Abuelitos enamorados para siempre

14 Febrero   841   Crónica   Diario El Centro
Abuelitos enamorados para siempre

“Love is in the air” (“El amor está en el aire”), es el título de una canción de fines de los años setenta interpretada por John Paul Young. La letra de la canción habla de que el amor era posible encontrarlo en todas partes.
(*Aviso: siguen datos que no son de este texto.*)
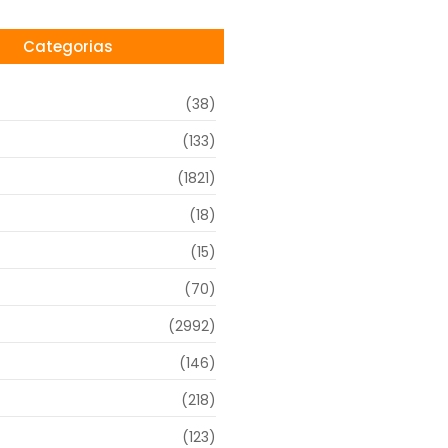
Categorias
(38)
(133)
(1821)
(18)
o
(15)
(70)
(2992)
(146)
(218)
(123)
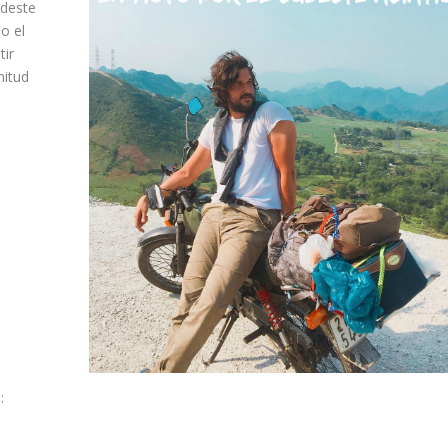
udeste
o el
tir
nitud
:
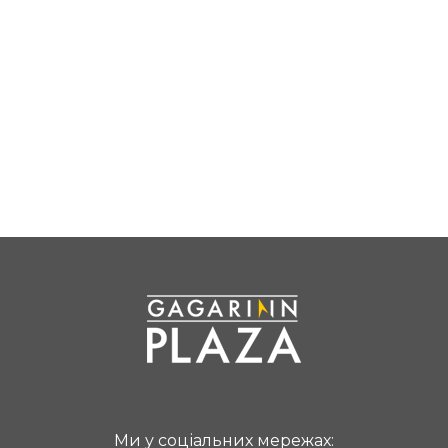
Ми у соціальних мережах:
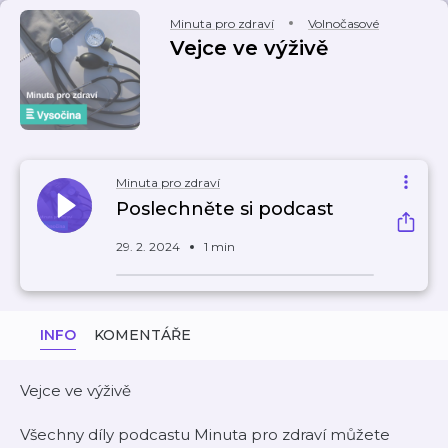
Minuta pro zdraví
Volnočasové
Vejce ve výživě
Minuta pro zdraví
Poslechněte si podcast
29. 2. 2024
1 min
INFO
KOMENTÁŘE
Vejce ve výživě
Všechny díly podcastu Minuta pro zdraví můžete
Y así también ocurrió con esta conmovedora historia que se vive bajo el techo de uno de los hogares de la Fundación Las Rosas, un amor inquebrantable de más de 75 años, que no terminó ni siquiera, con el galopante alzheimer de Octavio y su ingreso hace algunos años al Hogar Sagrado Corazón de Jesús de Linares.


Margarita tenía 17 años cuando comenzó a poner atención en las cosas que hacía Octavio para cortejarla, quien era dos años menor.
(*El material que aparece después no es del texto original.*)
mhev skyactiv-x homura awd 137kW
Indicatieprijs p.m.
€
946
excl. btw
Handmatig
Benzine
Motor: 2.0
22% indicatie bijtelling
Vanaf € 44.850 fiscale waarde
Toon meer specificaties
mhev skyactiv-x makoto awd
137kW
El padre de Octavio le tenía mucho aprecio a la bella Margarita, una niña dulce y bien educada, de esas nueras “que cualquier suegro quisiera”. Pero la relación no estuvo exenta de obstáculos, como la oposición de los dos hermanos mayores de ella. Fueron varios años de amor cómplice, de miradas y conversaciones a escondidas, para que recién a los 25 años de Margarita y los 23 de Octavio, pudieran formalizar -ya como adultos-, el noviazgo, para el año siguiente contraer matrimonio.
La feliz pareja se fue a vivir a una humilde casa de campo, emplazada entre las nacientes montañas de la localidad del embalse Ancoa. Con los años nunca llegaron los hijos biológicos, pero si los adoptivos. El hijo de una joven vecina, quien no podía cuidarlo y una sobrina de ésta, fueron la pareja de hijos del matrimonio, a quienes cuidaron, educaron y les entregaron amor de familia que los niños tanto necesitaban.
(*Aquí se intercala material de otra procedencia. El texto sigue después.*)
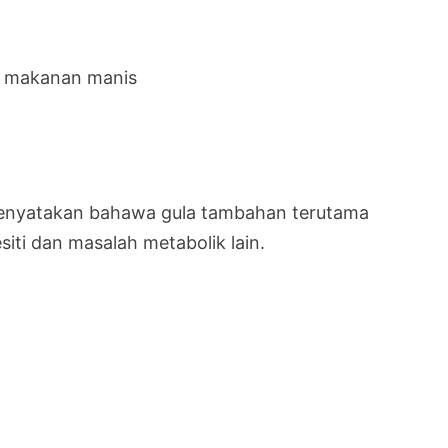
p makanan manis
 menyatakan bahawa gula tambahan terutama
i dan masalah metabolik lain.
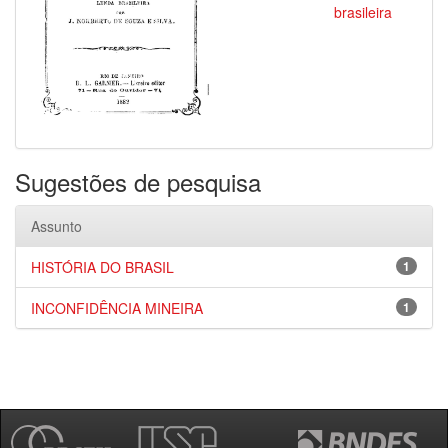
brasileira
Sugestões de pesquisa
Assunto
HISTÓRIA DO BRASIL
1
INCONFIDÊNCIA MINEIRA
1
Ya avanzada su edad, Octavio comienza a realizar acciones erráticas y olvidar ciertas cosas cotidianas, que poco a poco lo comienzan a invalidar en su vida diaria. El alzheimer se instala en la vida de esta pareja, amenazando que, conforme pasan los años, va aumentando el riesgo. Bajo la gestión de una bondadosa religiosa -y dada la imposibilidad de su amada esposa para cuidarlo-, Octavio ingresa al hogar que Fundación Las Rosas tiene en Linares, en donde comienza a recibir las atenciones que su delicado estado senil requiere.


Margarita, sola en casa, comienza a sentir la ausencia de su marido y a vivir la soledad de no tenerlo día a día a su lado, como tantos años lo hicieron. La misma hermana, que con cariño buscó cuidado a Octavio, es la que se da cuenta de esta situación e invita a Margarita a vivir con su esposo en el hogar y seguir su vida matrimonial, juntos para siempre.